Let $X$ and $Y$ be two independent random variables. $X \sim U[a, b]$ and $Y \sim \exp(\lambda)$ where $a$ and $b$ are all positive real numbers such that $a < b<\infty$. I would like to find $\mathbb{P}[X<Y]$. Here is my trial using the result found here:
\begin{align*}
\mathbb{P}(X<Y)&=\int_{-\infty}^{\infty}(1-F_{Y}(x))dF_{X}(x)\\
&=\int_{-\infty}^{\infty}(1-F_{Y}(x)) f_X(x) dx\\
&= \int_{0}^{\infty}(1-(1-e^{-\lambda x})) f_X(x) dx\\
&= \int_{0}^{\infty}e^{-\lambda x} f_X(x) dx\\
&= \int_{0}^{a}e^{-\lambda x} f_X(x) dx + \int_{a}^{b}e^{-\lambda x} f_X(x) dx + \int_{b}^{\infty}e^{-\lambda x} f_X(x) dx\\
&=\int_{a}^{b}e^{-\lambda x} f_X(x) dx \\
&= \int_{a}^{b}e^{-\lambda x} \left( \frac{1}{b-a} \right) dx\\
&= \frac{e^{-\lambda a}-e^{-\lambda b}}{\lambda (b-a)}
\end{align*}
Numerical Evaluation
Let $a=1, b=10, \lambda=1$. The result of $\mathbb{P}(X<Y)$ is $3.3105 \notin [0,1] $ and thus surely is wrong. Why is that?
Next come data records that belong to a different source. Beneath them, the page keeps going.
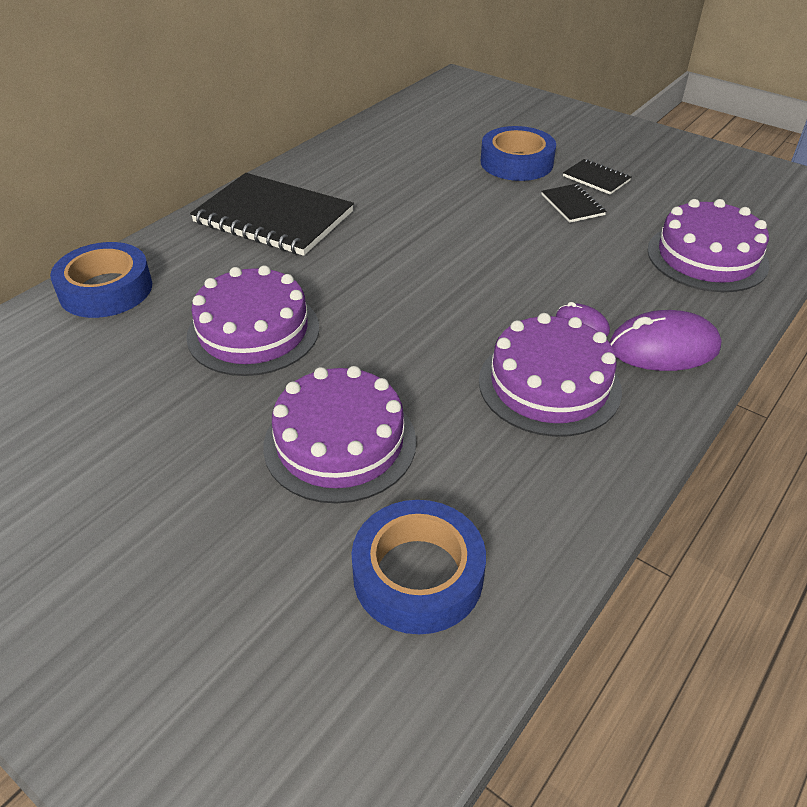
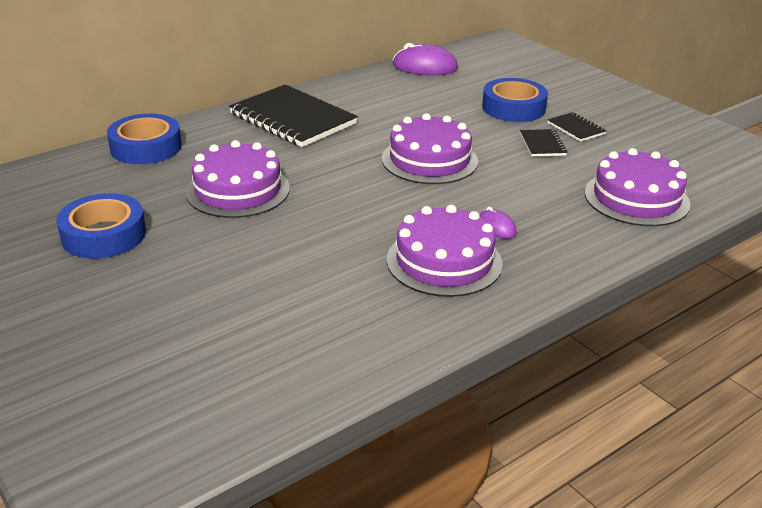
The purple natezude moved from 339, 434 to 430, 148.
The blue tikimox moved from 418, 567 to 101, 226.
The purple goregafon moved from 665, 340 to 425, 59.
What am I missing?
Best Answer
You appear to have made an error in your numerical example, since $\dfrac{e^{-1}-e^{-10}}{9}\approx 0.04$. Your probability formula is $$\dfrac{1-\lambda a+\frac{\lambda}{2}a^2-\cdots -1+\lambda b-\frac{\lambda^2}{2}b^2+\cdots}{\lambda(b-a)}=1-\frac{\lambda}{2}(a+b)+\cdots, $$so it doesn't seem liable to violate unitarity.